Je travaille dans le domaine de la science des matériaux. En quelques mots, nous créons du verre optique sans contrainte, dans la fabrication duquel n’entrent ni le plomb, ni aucun autre additif susceptible de causer du tort à l’environnement. Le simple fait de coller ou d’attacher à l’aide d’une pince la lentille en verre d’un microscope polarisant (couramment employé en géologie, en minéralogie et en chimie) engendre une contrainte suffisante pour que la qualité de l’image s’en ressente. Or, on sait depuis à peu près un siècle qu’une telle détérioration disparaît si on ajoute une très grande quantité de plomb au verre. Le verre au plomb donne de bons résultats et se fabrique aisément.

Pourquoi le remplacer, dans ce cas?
Parce qu’il est nocif pour l’environnement. En outre, l’Union européenne interdit l’usagedu plomb dans l’équipement électronique. Les pressions se multiplient pour qu’on abandonne l’utilisation du plomb et une entreprise nous a approchés pour savoir s’il serait possible de créer des produits ne contenant pas de plomb.

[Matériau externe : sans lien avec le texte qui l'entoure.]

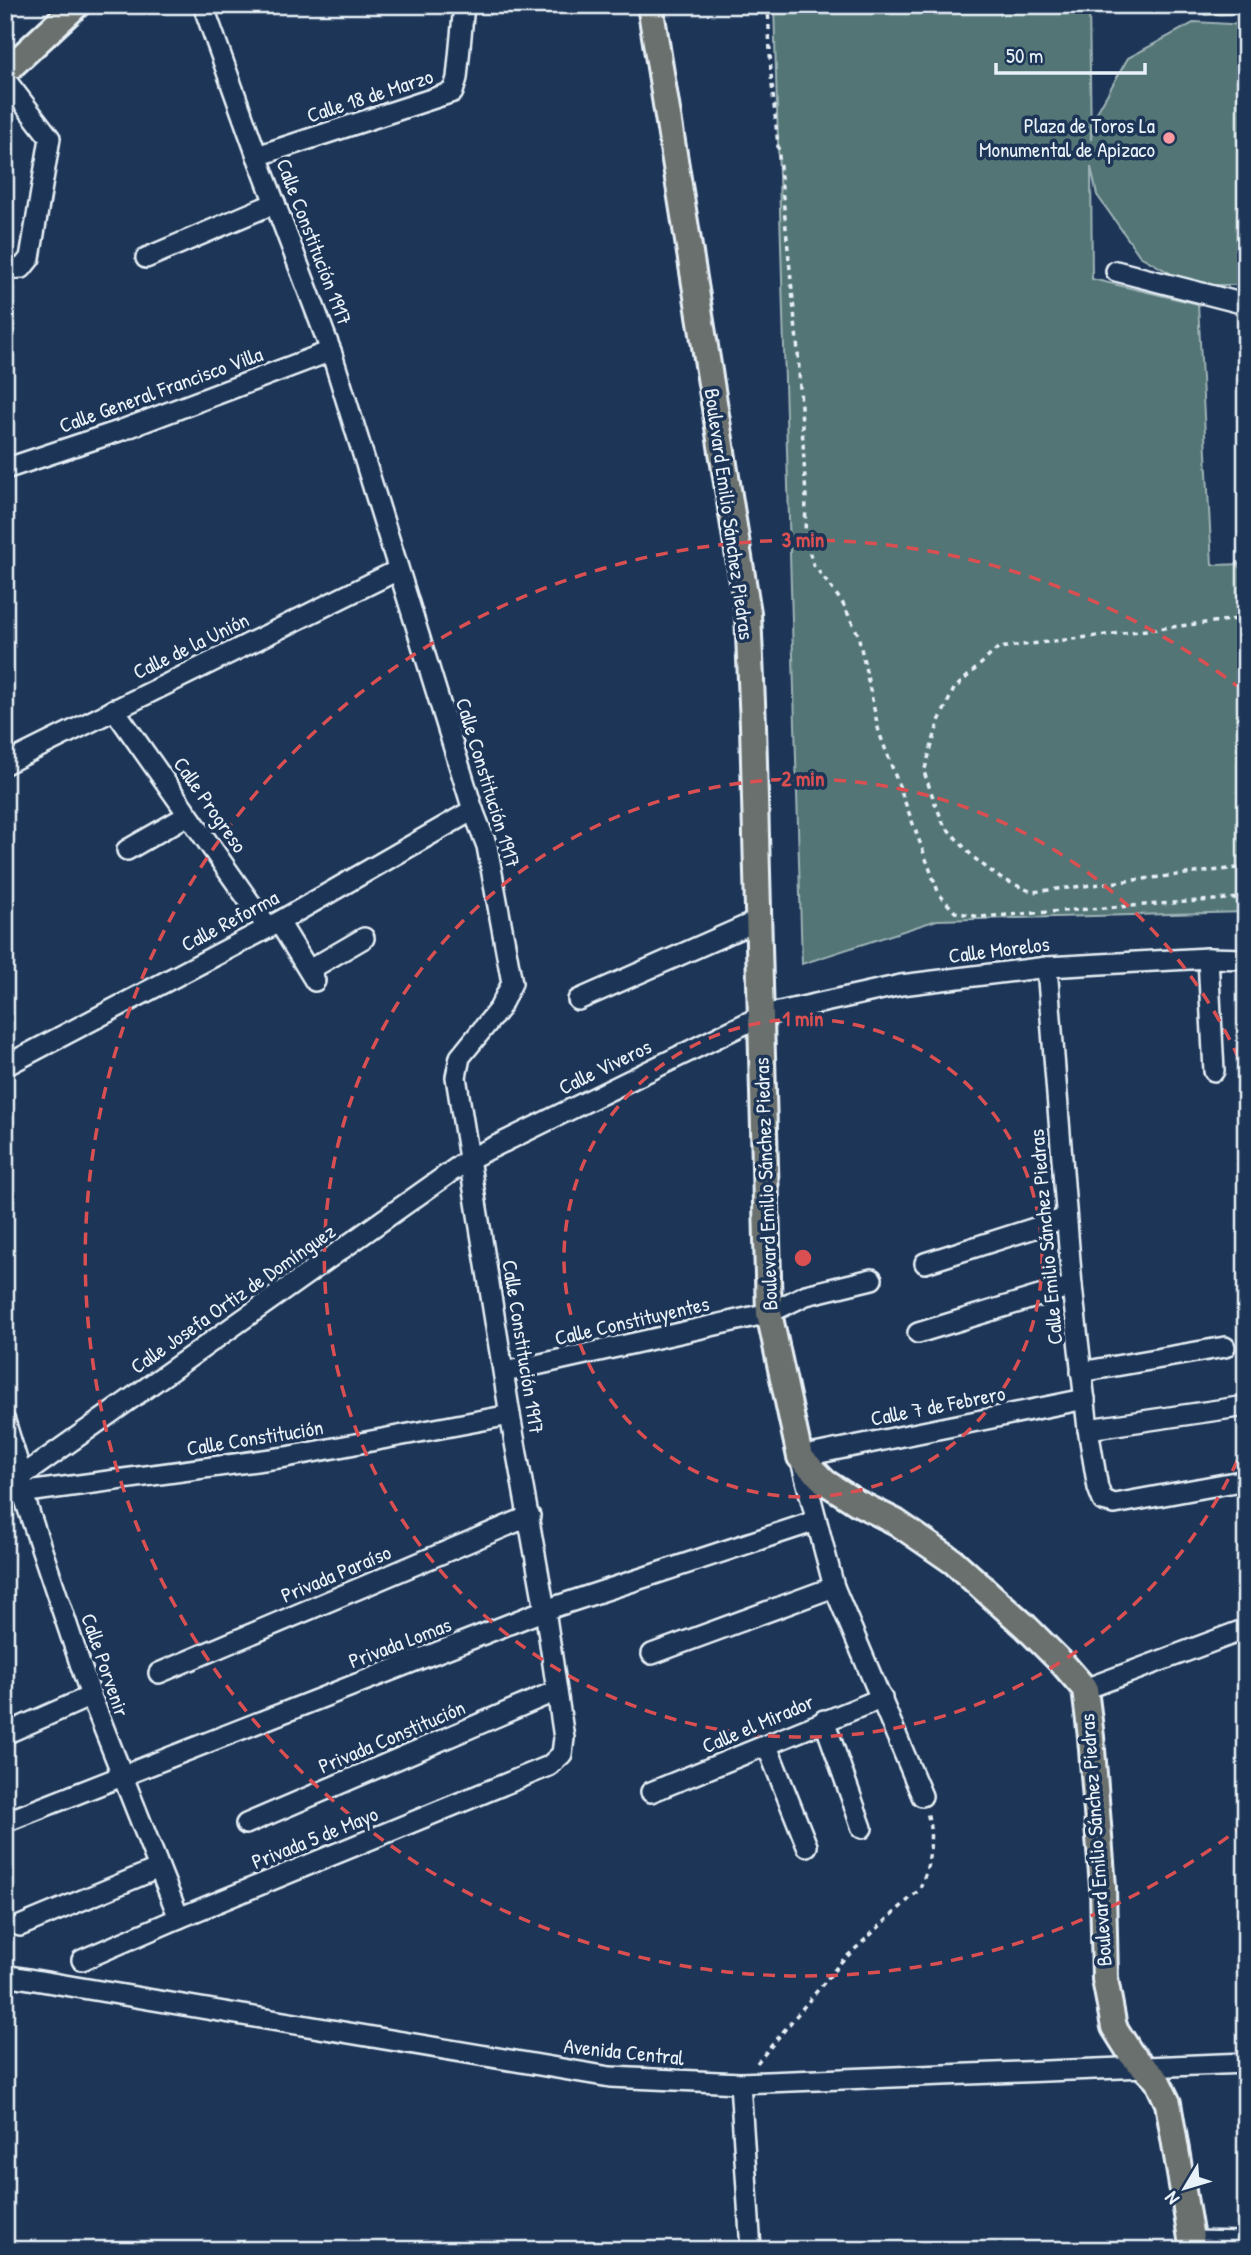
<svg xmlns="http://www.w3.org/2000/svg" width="1251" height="2255" font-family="'Patrick Hand',sans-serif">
	<rect width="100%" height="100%" fill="#1d3557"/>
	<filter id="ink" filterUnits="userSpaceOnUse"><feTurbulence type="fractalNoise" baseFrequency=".0143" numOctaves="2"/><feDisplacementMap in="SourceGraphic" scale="14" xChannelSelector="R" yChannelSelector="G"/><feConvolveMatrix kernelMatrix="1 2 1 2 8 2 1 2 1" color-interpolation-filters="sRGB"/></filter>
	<g filter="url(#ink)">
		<!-- green -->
		<g fill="#537575" stroke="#9eb3b6" stroke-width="2">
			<path d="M774 5H1089L1091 140 1093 119 1128 58 1195 22 1246 25V282L1237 285H1209L1177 277 1140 256 1097 195 1091 167 1092 279 1198 304 1212 565 1246 564V912L937 920 802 964Z"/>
			<path d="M1202 5H1246V13L1205 15Z"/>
		</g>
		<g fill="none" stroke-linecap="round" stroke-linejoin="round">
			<defs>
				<g id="minor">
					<path d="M5 79 50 138 30 258 22 268 5 269"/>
					<path d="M257 156 453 92 457 78 464 5"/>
					<path d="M146 258 275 203"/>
					<path d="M1116 271 1237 302H1246"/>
					<path d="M5 469 122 430 331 351"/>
					<path d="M114 709 268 928"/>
					<path d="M5 764 398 570"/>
					<path d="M127 850 188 815"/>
					<path d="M279 922 315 981"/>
					<path d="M1208 958 1214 1071"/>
					<path d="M1047 967 1072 1286 1088 1429 1098 1488 1103 1501 1115 1504 1246 1480"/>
					<path d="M309 970 364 938"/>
					<path d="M578 1000 759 920"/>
					<path d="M5 1066 268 928 473 810"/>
					<path d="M925 1263 1066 1218"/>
					<path d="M918 1333 1072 1286"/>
					<path d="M505 1372 769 1313 806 1295 872 1279"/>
					<path d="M1081 1372 1225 1347"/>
					<path d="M5 1421 22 1476 23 1494 91 1696 179 1918"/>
					<path d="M1088 1429 1246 1406"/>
					<path d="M22 1476 469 1159 761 1016 901 985 1047 967 1208 958 1246 959"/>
					<path d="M5 1495 286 1457 510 1415"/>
					<path d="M652 1654 834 1587"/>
					<path d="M159 1673 530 1516"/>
					<path d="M1085 1689 1246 1629"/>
					<path d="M824 1720 862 1828"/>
					<path d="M5 1734 91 1696"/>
					<path d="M767 1746 807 1846"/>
					<path d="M651 1792 882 1698"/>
					<path d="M922 1796 834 1587 800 1457 1085 1399"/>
					<path d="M5 1822 545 1610 816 1521"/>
					<path d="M246 1824 556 1691"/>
					<path d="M20 1926 159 1868"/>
					<path d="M82 1960 179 1918 549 1766 562 1754 564 1738 545 1610 510 1415 456 1077 460 1057 499 1009 512 983 487 846 473 810 331 351 257 156 203 5"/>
					<path d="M5 1975 610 2077 740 2083 1246 2063"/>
					<path d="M740 2083 751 2250"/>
					<path d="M1192 2241 1246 2242"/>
				</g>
				<g id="major">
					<path d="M650 5 748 613 753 725 769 1313 800 1457 825 1482 856 1502 896 1522 954 1562 1025 1626 1064 1665 1085 1689 1091 1737 1103 1887 1105 1979 1114 2027 1131 2054 1157 2080 1168 2103 1193 2250"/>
					<path d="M5 72 77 5"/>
				</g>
			</defs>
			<!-- minor casing -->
			<use href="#minor" stroke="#e8f1f8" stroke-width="24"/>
			<!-- major casing -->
			<use href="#major" stroke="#e8f1f8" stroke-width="30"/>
			<!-- path -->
			<g stroke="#e8f1f8" stroke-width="3.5" stroke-dasharray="5 5" stroke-linecap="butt">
				<path d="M768 5 771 74 798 352 806 498 805 537 813 564 842 602 858 634 879 732 939 894 955 912 980 917 1241 898 1246 900"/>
				<path d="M1246 618 998 648 954 689 939 721 924 772 935 803 944 825 974 858 1000 878 1032 892 1246 867"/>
				<path d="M757 2063 842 1961 919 1890C930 1867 934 1837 927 1812"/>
			</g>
			<!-- minor -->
			<use href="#minor" stroke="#1d3557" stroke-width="19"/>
			<!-- major -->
			<use href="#major" stroke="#6a706d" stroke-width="24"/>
		</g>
	</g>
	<!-- distance rings -->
	<g fill="none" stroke="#da5052" stroke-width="3.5" stroke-dasharray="12 9">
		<circle cx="803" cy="1258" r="239"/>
		<path d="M1246 1441A479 479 0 1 1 1246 1075"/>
		<path d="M1245 1824A718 718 0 1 1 1245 692"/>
	</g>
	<!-- markers -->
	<circle fill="#ff9aa2" stroke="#1d3557" stroke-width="2.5" cx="1169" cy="138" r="7"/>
	<g text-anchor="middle" stroke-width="7" stroke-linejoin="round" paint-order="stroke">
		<!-- street labels -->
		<g font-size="21" fill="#e8f1f8" stroke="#1d3557">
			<text transform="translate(370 96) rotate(-18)" y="7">Calle 18 de Marzo</text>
			<text transform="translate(314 242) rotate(69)" y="7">Calle Constitución 1917</text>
			<text transform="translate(161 390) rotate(-20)" y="7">Calle General Francisco Villa</text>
			<text transform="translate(729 514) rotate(82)" y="7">Boulevard Emilio Sánchez Piedras</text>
			<text transform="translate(191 646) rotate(-26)" y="7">Calle de la Unión</text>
			<text transform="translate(488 783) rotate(73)" y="7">Calle Constitución 1917</text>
			<text transform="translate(210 805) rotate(55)" y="7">Calle Progreso</text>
			<text transform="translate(230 921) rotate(-28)" y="7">Calle Reforma</text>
			<text transform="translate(999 950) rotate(-7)" y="7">Calle Morelos</text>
			<text transform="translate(605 1067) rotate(-26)" y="7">Calle Viveros</text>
			<text transform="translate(766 1184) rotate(-92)" y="7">Boulevard Emilio Sánchez Piedras</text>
			<text transform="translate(1046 1237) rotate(-95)" y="7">Calle Emilio Sánchez Piedras</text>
			<text transform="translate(233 1299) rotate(-35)" y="7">Calle Josefa Ortiz de Domínguez</text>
			<text transform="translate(632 1321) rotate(-13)" y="7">Calle Constituyentes</text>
			<text transform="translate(523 1347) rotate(81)" y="7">Calle Constitución 1917</text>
			<text transform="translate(938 1406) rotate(-11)" y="7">Calle 7 de Febrero</text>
			<text transform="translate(255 1438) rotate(-9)" y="7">Calle Constitución</text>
			<text transform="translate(336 1574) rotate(-23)" y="7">Privada Paraíso</text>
			<text transform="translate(400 1643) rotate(-21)" y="7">Privada Lomas</text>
			<text transform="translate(105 1665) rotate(71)" y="7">Calle Porvenir</text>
			<text transform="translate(758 1724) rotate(-23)" y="7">Calle el Mirador</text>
			<text transform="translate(392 1737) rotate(-23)" y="7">Privada Constitución</text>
			<text transform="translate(315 1838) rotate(-22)" y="7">Privada 5 de Mayo</text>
			<text transform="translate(1096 1840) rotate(-94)" y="7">Boulevard Emilio Sánchez Piedras</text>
			<text transform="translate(624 2052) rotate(6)" y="7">Avenida Central</text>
		</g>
		<!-- poi labels -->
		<g font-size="21" fill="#e8f1f8" stroke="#1d3557" text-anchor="end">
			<text x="1155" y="133">Plaza de Toros La<tspan x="1155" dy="24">Monumental de Apizaco</tspan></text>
		</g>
	</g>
	<circle cx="803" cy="1258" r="10" fill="#da5052" stroke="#1d3557" stroke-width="3.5"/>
	<g font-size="21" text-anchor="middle" font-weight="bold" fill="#da5052" stroke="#1d3557" stroke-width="7" stroke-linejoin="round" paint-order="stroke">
		<text x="803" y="547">3 min</text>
		<text x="803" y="786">2 min</text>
		<text x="803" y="1026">1 min</text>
	</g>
	<!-- margin -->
	<rect width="1251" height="2255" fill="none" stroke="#1d3557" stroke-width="28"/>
	<rect x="14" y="14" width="1223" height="2227" fill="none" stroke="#e8f1f8" stroke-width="2.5" filter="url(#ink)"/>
	<!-- north arrow -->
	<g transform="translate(1185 2188) rotate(232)" stroke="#1d3557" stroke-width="5" paint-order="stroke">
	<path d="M0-5L12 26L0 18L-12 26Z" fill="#e8f1f8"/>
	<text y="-10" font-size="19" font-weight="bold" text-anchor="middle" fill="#e8f1f8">N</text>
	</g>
	<!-- scale -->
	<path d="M996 63v10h149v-10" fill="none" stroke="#e8f1f8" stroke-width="3.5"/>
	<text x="1006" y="63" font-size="21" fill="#e8f1f8" stroke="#1d3557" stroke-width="5" paint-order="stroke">50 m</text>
</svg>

À quoi ont abouti les recherches?
Nous avons résolu le problème. Nous avons découvert que d’autres éléments du tableau périodique, sans effet sur l’environnement, ont des interactions de même nature. L’étain en est un. Ensuite, nous avons inventé une recette pour fabriquer du verre à l’étain et de nombreuses autres sortes de verre, aux propriétés identiques à celle du verre au plomb, mais tout à fait inoffensifs. La recherche n’en est encore qu’au stade fondamental, mais nous avons prouvé que cela fonctionne. La société Corning a testé la formule et obtenu de bons résultats elle aussi. Un autre groupe, du Japon celui-là, a mis nos idées en pratique. Je suis absolument convaincu que la formule sera exploitée industriellement — il n’y a aucun doute là­dessus.

En quoi l’infrastructure de Calcul Canada est­ elle si importante pour vos recherches?
L’autre possibilité consistait à fabriquer toutes les sortes de verre imaginables en laboratoire, travail que je ne confierais jamais à des étudiants en maîtrise ou au doctorat, car ils devraient manipuler des substances d’une grande toxicité, comme le mercure ou le thallium. À la place, nous avons utilisé les ordinateurs de Calcul Canada pour faire les calculs avec tous les composés qu’autorise le tableau périodique, pour ensuite dégager les tendances qui ressortaient parmi certains de ces composés et, de là, prévoir les matériaux qui reproduiront les propriétés du plomb. Nous n’aurions jamais pu résoudre un tel problème sans cette puissance de calcul. J’ignore comment nous aurions pu y parvenir autrement.

À quel réseau régional de Calcul Canada faites­ vous actuellement appel?
WestGrid et Acenet. Ce que j’apprécie vraiment avec Calcul Canada, c’est que nous avons accès à tous les réseaux régionaux. On peut se servir de n’importe quel ordinateur au pays, peu importe la région où l’on est.

Vos travaux dans ce domaine se poursuivent­ ils?
Oui. Nous avons commencé à comprendre pourquoi le verre réagit différemment lorsqu’on change la couleur de la lumière. Dans le meilleur des mondes, il devrait se comporter exactement de la même façon, peu importe la couleur qui le traverse. Nous avons découvert comment surmonter cette difficulté et affranchir le verre de sa dépendance à la couleur. Ces travaux exigent d’énormes calculs, irréalisables sans les ressources de Calcul Canada.